To the discerning viewer, the FX-05 certainly does share a visual similarity to the HK G36 rifle the Mexican Army nearly acquired for license production. In fact, the similarities were such that representatives of Heckler & Koch flew to Mexico to inspect the FX-05 for possible patent infringement. HK representatives walked away satisfied that the FX-05 only mimicked the external appearance of their G36 product, the internal working components being unique to the Mexican FX-05. However, it is worth noting that a "second generation" FX-05 has since appeared that sports a revised receiver. HK officials did not the close appearance of their G36 receiver to that of the original FX-05 production models. Regardless, no law suit ensued and the FX-05 remains in growing numbers within the Mexican Army inventory.
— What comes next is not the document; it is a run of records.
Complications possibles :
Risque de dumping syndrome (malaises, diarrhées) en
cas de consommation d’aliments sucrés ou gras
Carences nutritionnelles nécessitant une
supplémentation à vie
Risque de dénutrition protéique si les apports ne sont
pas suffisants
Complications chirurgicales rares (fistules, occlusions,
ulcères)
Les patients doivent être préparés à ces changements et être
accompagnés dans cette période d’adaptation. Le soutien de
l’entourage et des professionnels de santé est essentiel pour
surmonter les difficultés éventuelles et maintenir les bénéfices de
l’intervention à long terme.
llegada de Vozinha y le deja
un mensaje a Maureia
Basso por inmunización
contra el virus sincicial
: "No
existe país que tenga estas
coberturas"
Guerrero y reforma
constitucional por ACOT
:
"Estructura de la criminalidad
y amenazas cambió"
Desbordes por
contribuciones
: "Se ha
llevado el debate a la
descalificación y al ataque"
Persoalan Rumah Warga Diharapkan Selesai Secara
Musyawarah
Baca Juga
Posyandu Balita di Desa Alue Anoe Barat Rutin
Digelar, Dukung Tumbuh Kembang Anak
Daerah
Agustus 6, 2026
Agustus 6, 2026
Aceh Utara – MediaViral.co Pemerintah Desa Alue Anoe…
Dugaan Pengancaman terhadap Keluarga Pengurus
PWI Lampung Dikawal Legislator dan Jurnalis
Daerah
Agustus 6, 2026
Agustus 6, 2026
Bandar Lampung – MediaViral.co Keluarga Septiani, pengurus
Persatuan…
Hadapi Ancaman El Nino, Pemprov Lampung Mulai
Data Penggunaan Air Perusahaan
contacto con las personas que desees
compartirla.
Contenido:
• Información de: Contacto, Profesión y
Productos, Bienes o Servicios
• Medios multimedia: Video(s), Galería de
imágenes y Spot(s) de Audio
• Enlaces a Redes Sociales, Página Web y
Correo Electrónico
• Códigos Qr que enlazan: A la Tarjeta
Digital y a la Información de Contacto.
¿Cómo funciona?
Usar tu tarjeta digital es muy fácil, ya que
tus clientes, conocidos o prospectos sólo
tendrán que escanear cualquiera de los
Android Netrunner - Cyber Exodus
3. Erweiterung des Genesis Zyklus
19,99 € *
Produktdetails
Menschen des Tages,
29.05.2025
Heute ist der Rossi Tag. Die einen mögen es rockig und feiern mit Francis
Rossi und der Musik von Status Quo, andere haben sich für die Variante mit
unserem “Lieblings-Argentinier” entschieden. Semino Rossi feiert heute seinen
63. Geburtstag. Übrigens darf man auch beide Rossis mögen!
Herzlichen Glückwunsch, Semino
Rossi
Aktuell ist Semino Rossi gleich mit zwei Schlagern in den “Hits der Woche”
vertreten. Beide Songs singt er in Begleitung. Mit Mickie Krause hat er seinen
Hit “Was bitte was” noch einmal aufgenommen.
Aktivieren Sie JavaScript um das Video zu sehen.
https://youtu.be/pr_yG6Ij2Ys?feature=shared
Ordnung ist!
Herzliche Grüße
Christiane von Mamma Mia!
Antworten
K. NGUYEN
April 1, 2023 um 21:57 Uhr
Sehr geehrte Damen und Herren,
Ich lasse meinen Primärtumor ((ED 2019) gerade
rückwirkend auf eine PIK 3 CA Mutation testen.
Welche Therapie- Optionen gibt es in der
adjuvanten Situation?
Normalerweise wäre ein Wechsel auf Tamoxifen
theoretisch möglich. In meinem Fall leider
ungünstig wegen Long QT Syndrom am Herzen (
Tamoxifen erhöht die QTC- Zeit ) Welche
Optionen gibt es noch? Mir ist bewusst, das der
To date, some 50,000 FX-05 examples have been produced. A companion single-shot grenade launcher is currently in the works and will be able to utilize "smart" grenade munitions. The FX-05 has been further developed into forms beyond the basic assault rifle which now makes up the head of a family of firearms. As such, the FX-05 is available in a shortened carbine form, a light machine gun for the squad automatic weapon role and a "sharpshooter" system allowing for repeating fire in the designated marksman role.
The FX-05 is nicknamed the "Xiuhcoatl" which translates to "Turquoise Serpent" or "Fire Snake".